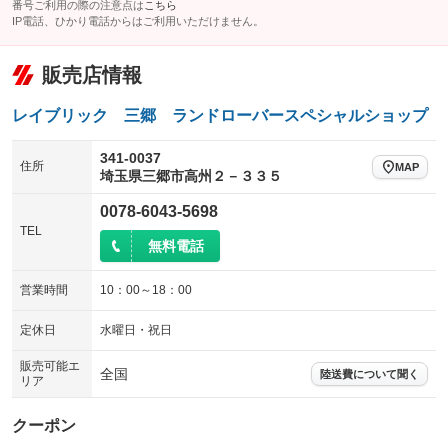
番号ご利用の際の注意点は
こちら
IP電話、ひかり電話からはご利用いただけません。
販売店情報
レイブリック 三郷 ランドローバースペシャルショップ
341-0037
住所
MAP
埼玉県三郷市高州２－３３５
0078-6043-5698
TEL
無料電話
営業時間
10：00～18：00
定休日
水曜日・祝日
販売可能エ
全国
陸送費について聞く
リア
クーポン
◆ ◆ ◆ ◆ ◆
→ **Exercise requirements**
Output every text line from the entries verbatim and in their original order, leaving out the pictures.

→ **Answer space**
番号ご利用の際の注意点は
こちら
IP電話、ひかり電話からはご利用いただけません。
販売店情報
レイブリック 三郷 ランドローバースペシャルショップ
341-0037
住所
MAP
埼玉県三郷市高州２－３３５
0078-6043-5698
TEL
無料電話
営業時間
10：00～18：00
定休日
水曜日・祝日
販売可能エ
全国
陸送費について聞く
リア
クーポン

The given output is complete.